# Snooping, lies, and distrust



## electric_sheep (Mar 1, 2006)

I have decided I am manipulative and have serious trust issues. I may be controlling as well, I'm not sure. I also obsess over stuff and contanstly doubt things, including peoples motivations.

My girlfriend is emotionally unstable and has problems with honesty. I've caught her in several small lies before. Of course this only magnifies my trust problems.

I have no doubt we both love each other very much. We are just very flawed human beings, with serious integrity issues.

Let me explain ...

A long time ago over chat my girlfriend told me a guy friend of hers knew her email address. I teasingly asked her to give it to me. She wouldn't, but was stupid enough to give me the hint that it has something to do with "math". I have a good memory. A couple of months later ...

She has the phone in her hand while talking to her dad, and needs to check her email to tell him something. She leans across me, and very slowely types in "c", "a", "l", "c", as I look on. Of course that is all I needed. I felt total and utter contempt for myself.

When she logged in I noticed she had recently received 3 emails from this online friend of hers she had told me about. She used to have rather spicy converstaions with this guy, according to her own admission. She said he is a foot fetishist and into S&M.

Over the next few days I monitored her email religiously, trying to find out what was going on with this guy. I was totally obsessed.

This is what I know:
This really is a fairly innocent online relationship. From her emails, I seriously doubt she would ever take things any further with this guy.

My girlfriend sent this guy pictures of her feet, after I told her not to. I suppose she thought it was innocent enough, and that my request was unfounded. I think it was innocent, after reading her emails, but I don't think my request was totally unfounded.

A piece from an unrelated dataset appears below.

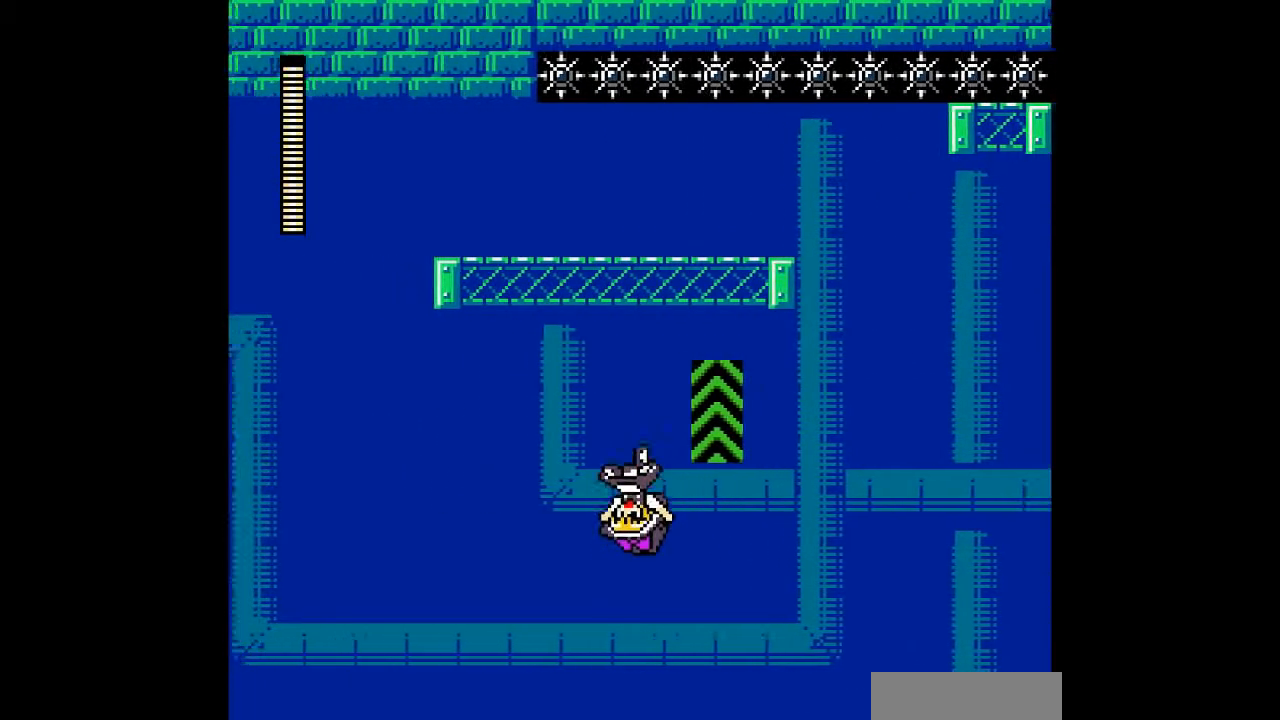
{"buttons": ["DPAD_RIGHT"], "events": [[100, "DPAD_LEFT", "up"], [133, "DPAD_RIGHT", "down"]]}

My girlfriend tells the partial truth about things, in order to lessen the consequences. She freely changes times and dates around. For example, she was honest about sending the photos, but she tells me she sent them BEFORE I told her not to. Of course, because I've been reading her email, I know this is a lie.

When I confronted her about things, and gave her repeated offers to "come clean", she only came partially clean. She still changed little details here and there to save face, and to lessen the impact of the truth.

------------------------

My questions:

I know everyone on here is so adamant about total honesty and truthfulness. I have to admit i am obsessed with this idea of "truth", but should I just let it go ? Is complete truthfulness realistic ? I mean, look back on your own relationships ... were you always 100% truthful about everything ? I think to a large degree it's just human nature to want to minimize, cover up, and dodge the more bitter aspects of the truth. I'm not sure it's realistic to expect people to tell the truth when they know it's going to hurt.

As for me ... well, I'd say the same things about my wrong doing. Curiosity and suspicion are powerful urges, almost human nature I would say. I am a dog and an ass for not respecting her privacy. I am an ass for not trusting her, though of course now it's plainly obvious that I had reason not to 100% trust her. Was this controlling behavior on my part ? What's wrong with me ? I could just shoot myself.

The original issue now seems so idiotic and trivial. Yet the issue has now totally blown up, taken on a life of it's own, and illuminated that my girlfriend and I are in serious need of self-improvement and growth.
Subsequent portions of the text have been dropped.